A week or two back, I mentioned that winter warfare in Europe was restricted by weather conditions, an obvious fact illustrated by the entrenched stalemate that had infested both the Western and Eastern Fronts by mid-December 1914. There were many good reasons for this – weather-related transport problems, the battlefield chaos caused by mud and shortage of daylight hours, to name just a few – but one man was determined to ignore them all. That man was Marshal Joseph Joffre, the French Army’s Chief of Staff and de facto field commander, and he chose 10 December 1914 as the opening day of the biggest Allied offensive of the War to date.
Generally known as the First Champagne Offensive (two more were to follow in 1915 and 1918), it began around the town of Perthes but eventually spread all along the northern and central sections of the Western Front. Intended to remove two German-held bulges (or salients) from the front line, the campaign achieved absolutely nothing during four months of attrition, and cost the French army some 90,000 men. It did provide conclusive evidence that well-constructed defensive positions held an unbeatable advantage in the contemporary technological climate, a fact already quite clear to many observers, but Joffre went on to mount similar offensives with grimly similar results all through 1915. Why?
On the whole I don’t subscribe to the ‘lions led by donkeys’ school of remembrance. Most generals on the Western Front and elsewhere were not brilliant but nor were they stupid. Commanders on both sides were dealing with unprecedentedly huge conscript armies in unprecedented conditions that demanded attack, when the state of military and infrastructural technology made defence the only sustainable option. On the other hand, and particularly during the War’s early stages, some important commanders can be accused of blind faith in military theory, of refusal to accept its manifest failure and of autocratic deafness to alternatives. Nobody fits this unfortunate bill more completely than Joffre.

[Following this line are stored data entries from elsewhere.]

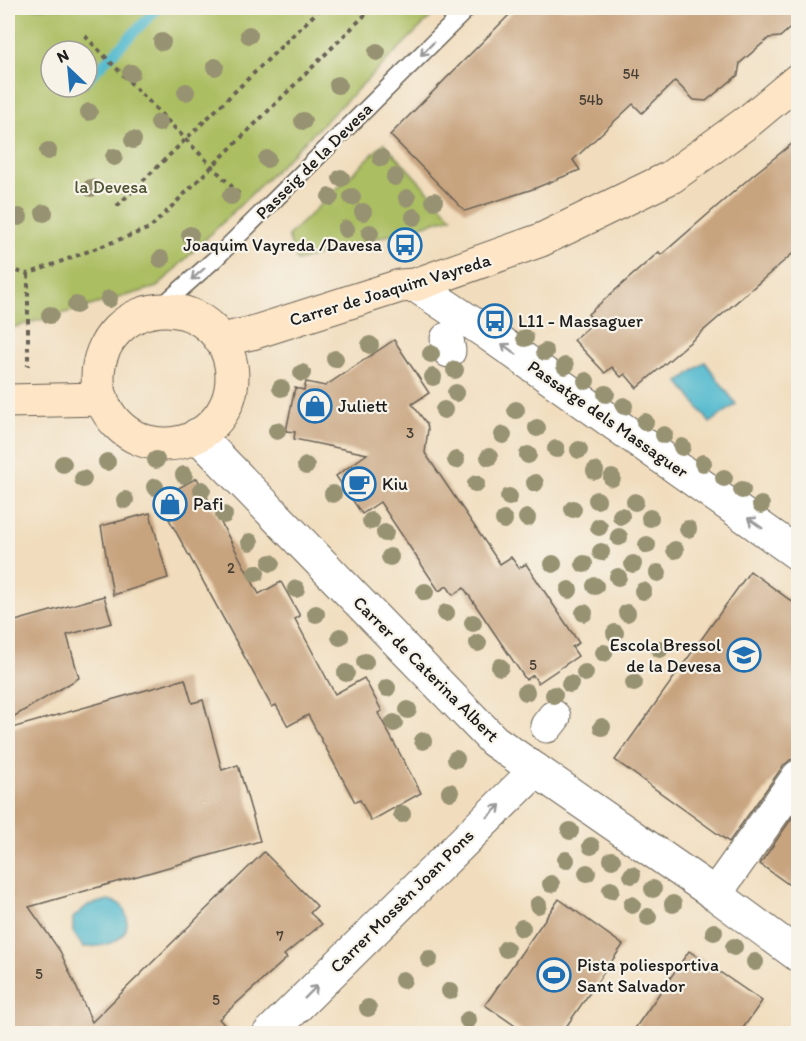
<svg xmlns="http://www.w3.org/2000/svg" width="806" height="1041" viewBox="0 0 806 1041" font-family="Itim,sans-serif">
<rect width="100%" height="100%" fill="#f7f3e8"/>
<filter id="ink" filterUnits="userSpaceOnUse"><feTurbulence type="fractalNoise" baseFrequency=".0167" numOctaves="2"/><feDisplacementMap in="SourceGraphic" scale="12" xChannelSelector="R" yChannelSelector="G"/><feConvolveMatrix kernelMatrix="1 2 1 2 8 2 1 2 1" color-interpolation-filters="sRGB"/></filter>
<filter id="wash" filterUnits="userSpaceOnUse"><feTurbulence type="fractalNoise" baseFrequency=".008" numOctaves="4" result="noise"/><feDisplacementMap in="SourceGraphic" scale="24" xChannelSelector="R" yChannelSelector="G"/><feGaussianBlur stdDeviation="1.35" result="paint"/><feColorMatrix in="noise" values="0 0 0 0 0 0 0 0 0 0 0 0 0 0 0 0 0 1.4 0 .05"/><feComposite in="paint" operator="in"/></filter>
<g filter="url(#wash)">
<rect width="100%" height="100%" fill="#f1ddbd"/>
<g fill="#abbe62" stroke="#646d3f" stroke-width="1.5" fill-rule="evenodd">
<path d="M 8,8 L 440,8 L 157,287 L 8,329 ZM 51,51 L 87,51 L 87,87 L 51,87 Z"/>
<polygon points="384,143 452,217 297,261 288,236"/>
</g>
<g fill="#51b9ce" stroke="#366a75" stroke-width="1.5">
<polygon points="705,362 736,404 710,423 679,382"/>
<path d="M 109,900 L 122,905 C 123,909 127,915 127,919 C 129,944 100,947 83,947 L 73,932 L 73,918 L 88,905 Z"/>
</g>
<g fill="none" stroke-linecap="round" stroke-linejoin="round">
<polyline stroke="#51b9ce" stroke-width="10" points="87,80 158,8"/>
</g>
<g id="blocks">
<g fill="#c7a37e">
<polygon points="516,8 798,8 798,21 780,37 769,38 740,63 738,75 706,101 694,100 675,81 642,113 633,104 573,160 580,170 533,189 465,211 390,135"/>
<polygon points="798,139 798,249 637,388 625,374 621,377 612,367 605,373 574,340 594,322 588,314 659,252 661,255 753,175"/>
<polygon points="394,340 429,393 412,404 427,424 428,429 425,453 500,564 511,557 519,568 526,564 579,643 572,647 578,656 538,683 533,675 526,680 464,588 453,595 447,586 439,591 380,502 362,514 336,476 367,454 294,439 295,432 286,431 295,388 304,390 306,382 325,386"/>
<polygon points="197,478 259,594 281,582 300,616 295,619 335,694 364,678 382,711 378,713 421,793 371,821 360,800 355,802 308,715 288,726 276,705 272,707 158,499"/>
<polygon points="150,513 168,578 113,595 101,526"/>
<polygon points="750,571 798,606 798,758 790,760 783,766 729,842 615,760"/>
<polygon points="104,596 112,623 67,635 79,678 8,720 8,623"/>
<polygon points="185,679 192,703 203,700 222,770 238,765 260,841 29,907 60,951 92,1022 264,852 317,906 310,913 322,924 284,955 287,958 219,1019 233,1034 8,1034 8,729"/>
<polygon points="798,809 798,891 760,864"/>
<polygon points="559,899 623,945 561,1034 527,1034 485,1005"/>
<polygon points="689,951 762,1001 739,1034 631,1034"/>
</g>
</g>
</g>
<g filter="url(#ink)">
<use href="#blocks" fill-opacity="0" stroke="#676054" stroke-width="1.5"/>
<g fill="none" stroke-linecap="round" stroke-linejoin="round">
<defs>
<polyline id="lane" points="156,311 215,259 468,8"/>
<g id="street">
<polyline points="415,285 487,333 798,554"/>
<polyline points="447,339 449,351"/>
<polyline points="197,435 494,741 715,894 798,955"/>
<polyline points="547,726 554,717"/>
<polyline points="715,894 798,777"/>
<polyline points="269,1034 536,770"/>
</g>
<g id="secondary">
<circle cx="165" cy="377" r="67"/>
<polyline points="221,340 252,333 400,286 415,285 541,240 671,177 750,120 798,80"/>
<polyline points="8,401 102,399"/>
</g>
</defs>
<use href="#lane" stroke="#676054" stroke-width="19"/>
<use href="#street" stroke="#676054" stroke-width="35"/>
<use href="#secondary" stroke="#676054" stroke-width="35"/>
<g stroke="#676054" stroke-width="4" stroke-dasharray="4.5 4.5" stroke-linecap="butt">
<polyline points="85,36 240,195"/>
<polyline points="117,206 321,8"/>
<polyline points="8,269 28,274 150,228 372,8"/>
<polyline points="28,274 28,366"/>
</g>
<use href="#lane" stroke="#fff" stroke-width="16"/>
<use href="#street" stroke="#fff" stroke-width="33"/>
<use href="#secondary" stroke="#fde5c5" stroke-width="33"/>
</g>
<g fill="#979272">
<circle cx="249" cy="35" r="9"/>
<circle cx="162" cy="42" r="9"/>
<circle cx="377" cy="52" r="9"/>
<circle cx="215" cy="67" r="9"/>
<circle cx="131" cy="73" r="9"/>
<circle cx="338" cy="85" r="9"/>
<circle cx="186" cy="92" r="9"/>
<circle cx="89" cy="112" r="9"/>
<circle cx="303" cy="121" r="9"/>
<circle cx="159" cy="123" r="9"/>
<circle cx="133" cy="140" r="9"/>
<circle cx="48" cy="151" r="9"/>
<circle cx="114" cy="157" r="9"/>
<circle cx="381" cy="158" r="9"/>
<circle cx="267" cy="159" r="9"/>
<circle cx="395" cy="177" r="9"/>
<circle cx="341" cy="178" r="9"/>
<circle cx="91" cy="188" r="9"/>
<circle cx="231" cy="196" r="9"/>
<circle cx="330" cy="197" r="9"/>
<circle cx="352" cy="197" r="9"/>
<circle cx="407" cy="198" r="9"/>
<circle cx="434" cy="201" r="9"/>
<circle cx="363" cy="212" r="9"/>
<circle cx="44" cy="213" r="9"/>
<circle cx="19" cy="217" r="9"/>
<circle cx="414" cy="217" r="9"/>
<circle cx="346" cy="229" r="9"/>
<circle cx="370" cy="233" r="9"/>
<circle cx="190" cy="235" r="9"/>
<circle cx="161" cy="259" r="9"/>
<circle cx="109" cy="299" r="9"/>
<circle cx="76" cy="305" r="9"/>
<circle cx="50" cy="315" r="9"/>
<circle cx="525" cy="338" r="9"/>
<circle cx="370" cy="345" r="9"/>
<circle cx="545" cy="352" r="9"/>
<circle cx="431" cy="354" r="9"/>
<circle cx="335" cy="359" r="9"/>
<circle cx="565" cy="366" r="9"/>
<circle cx="455" cy="370" r="9"/>
<circle cx="302" cy="373" r="9"/>
<circle cx="433" cy="377" r="9"/>
<circle cx="586" cy="381" r="9"/>
<circle cx="281" cy="388" r="9"/>
<circle cx="456" cy="393" r="9"/>
<circle cx="606" cy="394" r="9"/>
<circle cx="624" cy="406" r="9"/>
<circle cx="444" cy="410" r="9"/>
<circle cx="516" cy="410" r="9"/>
<circle cx="645" cy="422" r="9"/>
<circle cx="537" cy="428" r="9"/>
<circle cx="277" cy="431" r="9"/>
<circle cx="503" cy="435" r="9"/>
<circle cx="664" cy="435" r="9"/>
<circle cx="682" cy="447" r="9"/>
<circle cx="556" cy="449" r="9"/>
<circle cx="579" cy="450" r="9"/>
<circle cx="528" cy="455" r="9"/>
<circle cx="489" cy="457" r="9"/>
<circle cx="156" cy="460" r="9"/>
<circle cx="456" cy="460" r="9"/>
<circle cx="107" cy="462" r="9"/>
<circle cx="703" cy="463" r="9"/>
<circle cx="63" cy="464" r="9"/>
<circle cx="306" cy="466" r="9"/>
<circle cx="595" cy="471" r="9"/>
<circle cx="184" cy="475" r="9"/>
<circle cx="612" cy="478" r="9"/>
<circle cx="724" cy="478" r="9"/>
<circle cx="83" cy="479" r="9"/>
<circle cx="535" cy="483" r="9"/>
<circle cx="476" cy="484" r="9"/>
<circle cx="155" cy="487" r="9"/>
<circle cx="202" cy="490" r="9"/>
<circle cx="742" cy="490" r="9"/>
<circle cx="333" cy="494" r="9"/>
<circle cx="509" cy="497" r="9"/>
<circle cx="125" cy="500" r="9"/>
<circle cx="597" cy="500" r="9"/>
<circle cx="635" cy="502" r="9"/>
<circle cx="761" cy="505" r="9"/>
<circle cx="573" cy="509" r="9"/>
<circle cx="224" cy="515" r="9"/>
<circle cx="621" cy="516" r="9"/>
<circle cx="527" cy="518" r="9"/>
<circle cx="650" cy="518" r="9"/>
<circle cx="504" cy="520" r="9"/>
<circle cx="371" cy="521" r="9"/>
<circle cx="599" cy="527" r="9"/>
<circle cx="688" cy="529" r="9"/>
<circle cx="385" cy="533" r="9"/>
<circle cx="619" cy="537" r="9"/>
<circle cx="250" cy="542" r="9"/>
<circle cx="647" cy="545" r="9"/>
<circle cx="675" cy="550" r="9"/>
<circle cx="601" cy="552" r="9"/>
<circle cx="390" cy="557" r="9"/>
<circle cx="271" cy="563" r="9"/>
<circle cx="553" cy="564" r="9"/>
<circle cx="584" cy="564" r="9"/>
<circle cx="633" cy="564" r="9"/>
<circle cx="256" cy="573" r="9"/>
<circle cx="658" cy="573" r="9"/>
<circle cx="618" cy="577" r="9"/>
<circle cx="595" cy="586" r="9"/>
<circle cx="296" cy="589" r="9"/>
<circle cx="569" cy="590" r="9"/>
<circle cx="643" cy="591" r="9"/>
<circle cx="425" cy="592" r="9"/>
<circle cx="446" cy="613" r="9"/>
<circle cx="584" cy="613" r="9"/>
<circle cx="627" cy="613" r="9"/>
<circle cx="316" cy="614" r="9"/>
<circle cx="473" cy="623" r="9"/>
<circle cx="615" cy="633" r="9"/>
<circle cx="340" cy="637" r="9"/>
<circle cx="478" cy="643" r="9"/>
<circle cx="660" cy="649" r="9"/>
<circle cx="604" cy="653" r="9"/>
<circle cx="365" cy="662" r="9"/>
<circle cx="500" cy="667" r="9"/>
<circle cx="346" cy="673" r="9"/>
<circle cx="585" cy="673" r="9"/>
<circle cx="634" cy="683" r="9"/>
<circle cx="570" cy="684" r="9"/>
<circle cx="387" cy="688" r="9"/>
<circle cx="526" cy="692" r="9"/>
<circle cx="554" cy="695" r="9"/>
<circle cx="408" cy="710" r="9"/>
<circle cx="394" cy="723" r="9"/>
<circle cx="602" cy="727" r="9"/>
<circle cx="423" cy="741" r="9"/>
<circle cx="456" cy="759" r="9"/>
<circle cx="450" cy="792" r="9"/>
<circle cx="402" cy="814" r="9"/>
<circle cx="570" cy="831" r="9"/>
<circle cx="591" cy="846" r="9"/>
<circle cx="566" cy="860" r="9"/>
<circle cx="612" cy="860" r="9"/>
<circle cx="587" cy="873" r="9"/>
<circle cx="632" cy="875" r="9"/>
<circle cx="551" cy="884" r="9"/>
<circle cx="653" cy="889" r="9"/>
<circle cx="611" cy="890" r="9"/>
<circle cx="673" cy="904" r="9"/>
<circle cx="538" cy="905" r="9"/>
<circle cx="632" cy="905" r="9"/>
<circle cx="648" cy="917" r="9"/>
<circle cx="522" cy="928" r="9"/>
<circle cx="714" cy="932" r="9"/>
<circle cx="734" cy="947" r="9"/>
<circle cx="506" cy="949" r="9"/>
<circle cx="429" cy="959" r="9"/>
<circle cx="755" cy="962" r="9"/>
<circle cx="403" cy="980" r="9"/>
<circle cx="450" cy="991" r="9"/>
<circle cx="368" cy="1008" r="9"/>
<circle cx="468" cy="1020" r="9"/>
</g>
<defs><path id="oneway-shaft" d="M-6 0H5M1.5-3L5.5 0L1.5 3" fill="none" stroke-width="1.6" stroke-linecap="round" stroke-linejoin="round" transform="scale(1.5)"/></defs>
<g stroke="#999">
<use href="#oneway-shaft" transform="translate(427 49) rotate(135)"/>
<use href="#oneway-shaft" transform="translate(198 274) rotate(139)"/>
<use href="#oneway-shaft" transform="translate(509 349) rotate(-144)"/>
<use href="#oneway-shaft" transform="translate(755 523) rotate(-145)"/>
<use href="#oneway-shaft" transform="translate(494 811) rotate(-44)"/>
<use href="#oneway-shaft" transform="translate(311 992) rotate(-45)"/>
</g>
</g>
<defs>
<symbol id="bus-ring" viewBox="-11 -11 22 22"><circle r="9.5" fill="#f7f3e8" stroke="#1f6fb2" stroke-width="1.5"/><path d="M-5-6H5V4H4V6H2V4H-2V6H-4V4H-5ZM-3.5-4V0h7V-4ZM-3.5 1.2v1.5H-2V1.2ZM2 1.2v1.5H3.5V1.2Z" fill="#1f6fb2"/></symbol>
<symbol id="shop-ring" viewBox="-11 -11 22 22"><circle r="9.5" fill="#f7f3e8" stroke="#1f6fb2" stroke-width="1.5"/><path d="M-5-2.5h2.3a2.7 3.5 0 0 1 5.4 0H5L5.5 6h-11ZM-1.5-2.5h3a1.5 2.3 0 0 0-3 0Z" fill="#1f6fb2"/></symbol>
<symbol id="cafe-ring" viewBox="-11 -11 22 22"><circle r="9.5" fill="#f7f3e8" stroke="#1f6fb2" stroke-width="1.5"/><path d="M-5.5-4.5H6V0H3Q3 3.5 0 3.5H-2.5Q-5.5 3.5-5.5 0ZM3-3.2v2h1.7v-2ZM-6 4.5H4V6H-6Z" fill="#1f6fb2"/></symbol>
<symbol id="school-ring" viewBox="-11 -11 22 22"><circle r="9.5" fill="#f7f3e8" stroke="#1f6fb2" stroke-width="1.5"/><path d="M0-5L7-2L0 1L-7-2ZM-4 1L0 2.5L4 1V4Q0 6-4 4Z" fill="#1f6fb2"/></symbol>
<symbol id="stadium-ring" viewBox="-11 -11 22 22"><circle r="9.5" fill="#f7f3e8" stroke="#1f6fb2" stroke-width="1.5"/><path d="M0-5a6.5 5 0 1 0 0 10a6.5 5 0 1 0 0-10ZM-3.5-1.8h7v3.6h-7Z" fill="#1f6fb2"/></symbol>
</defs>
<g fill-rule="evenodd">
<use href="#bus-ring" x="386" y="226" width="38" height="38"/>
<use href="#bus-ring" x="476" y="302" width="38" height="38"/>
<use href="#shop-ring" x="296" y="387" width="38" height="38"/>
<use href="#cafe-ring" x="340" y="465" width="38" height="38"/>
<use href="#shop-ring" x="151" y="485" width="38" height="38"/>
<use href="#school-ring" x="725" y="636" width="38" height="38"/>
<use href="#stadium-ring" x="535" y="956" width="38" height="38"/>
</g>
<g text-anchor="middle" dominant-baseline="central" stroke-width="4.5" stroke-linejoin="round" paint-order="stroke">
<g font-size="15" fill="#473e34">
<text x="631" y="74">54</text>
<text x="591" y="100">54b</text>
<text x="410" y="433">3</text>
<text x="231" y="568">2</text>
<text x="533" y="665">5</text>
<text x="280" y="936">7</text>
<text x="39" y="974">5</text>
<text x="216" y="1000">5</text>
</g>
<g font-size="18" fill="#1c1c1c" stroke="#f7f3e8">
<text transform="translate(314 161) rotate(-45)">Passeig de la Devesa</text>
<text transform="translate(390 290) rotate(-17)">Carrer de Joaquim Vayreda</text>
<text transform="translate(608 419) rotate(35)">Passatge dels Massaguer</text>
<text transform="translate(426 669) rotate(45)">Carrer de Caterina Albert</text>
<text transform="translate(402 901) rotate(-45)">Carrer Mossèn Joan Pons</text>
</g>
<g font-size="18" fill="#4e5534" stroke="#f7f3e8">
<text x="111" y="187">la Devesa</text>
</g>
<g font-size="18" fill="#1c1c1c" stroke="#f7f3e8" text-anchor="start">
<text x="382" y="245" text-anchor="end">Joaquim Vayreda /Davesa</text>
<text x="518" y="321">L11 - Massaguer</text>
<text x="338" y="406">Juliett</text>
<text x="382" y="484">Kiu</text>
<text x="193" y="504">Pafi</text>
<text x="721" y="645" text-anchor="end">Escola Bressol<tspan x="721" dy="21">de la Devesa</tspan></text>
<text x="577" y="965">Pista poliesportiva<tspan x="577" dy="21">Sant Salvador</tspan></text>
</g>
</g>
<rect width="806" height="1041" fill="none" stroke="#f7f3e8" stroke-width="30"/>
<g transform="translate(69 69) rotate(334)"><circle r="28" fill="#f7f3e8" stroke="#9f9d96" stroke-width="1.5"/>
<path d="M0-4.5L10 22L0 15L-10 22Z" fill="#1f6fb2"/>
<text y="-9" font-size="16" font-weight="bold" text-anchor="middle" fill="#1c1c1c">N</text>
</g>
</svg>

An engineer with an unspectacular career in colonial warfare behind him, Joffre was a consensus choice as Chief of Staff in 1911. Already approaching sixty, he proved a true, arguably fanatical believer in the French Army’s sacred role as the sword of national redemption, and in its prevailing military doctrine of attack, attack and attack. A stern, magisterial presence, armoured by an utter contempt for politicians and politics, he lobbied aggressively for increased military budgets, purged the Army of ‘defensively minded’ officers and developed an unshakeable faith in the prospects of the Army’s offensive strategy for the inevitable war against Germany, Plan Seventeen.
A natural offspring of fanatically attack-minded strategists, Plan Seventeen assumed that all-out, passionate offensive spirit was the key to victory, and came a spectacular cropper in the early weeks of August 1914. True to his faith, Joffre kept driving his generals forward into Germany, convinced that sweeping conquest was only a sufficiently dashing attack away, until the German invasion of France had all but succeeded to his rear. Luck and German mistakes, along with his attack-minded opportunism and that of senior subordinates, enabled Joffre to save Paris and his job at the Marne in September, a victory for which he took full credit and the mantle of national hero.
After the Marne Joffre was untouchable, and knew it. He dropped any pretext at consulting civilian authorities, deliberately kept politicians and the public uninformed about the military position or his own plans, and took complete control of the French struggle on the Western Front. Charging up and down the front line in his high-powered automobile, swooping on individual units without warning (and often staying for a full, two-hour lunch), he was an autocrat unfettered – and he still believed that total victory was just a matter of attacking the enemy with sufficient verve and audacity. The French term for this was élan, and through the succession of failed attacks that saw fixed trench lines established from the Belgian coast to the Swiss frontier, Joffre remained convinced that a little more of it would do the trick next time. This was still his view in December.
There can come a point when belief in a theory is no longer a matter of choice, because the consequences of disproving the theory are too terrible to contemplate. It may well be that, having already sacrificed so many lives, Joffre was psychologically incapable of writing them off as a mistake, and it was certainly the case that nobody in Paris or the Army possessed the authority to prevent the Saviour of France from a policy of semi-permanent, all-out offensive warfare. Joffre would fling his troops at German defences again and again, winning nothing and learning nothing, until he was eventually replaced in late 1916, after the ghastly, ten-month carnage of Verdun had exposed his neglect of defensive preparations. Even then his public popularity required the government to promote him to the largely honorific post of Marshal of France.
So yes, the generals deserve at least some of the blame they’ve been taking from posterity, but men like Joffre were a type of officer found at the start of every major conflict: commanders unable to forget lessons from the last war. Their infamy has been compounded by the facts that the previous major war had been forty years ago, that technology had transformed the battlefield in the meantime, and that sociopolitical changes had drastically raised the numbers of potential casualties involved. Even the big difference between Joffre and his peers at the Great War’s command posts – his absolute power to apply the wrong lessons on a stupendously grand scale – was as much a product of peculiarities in French society as of one man’s personal failings.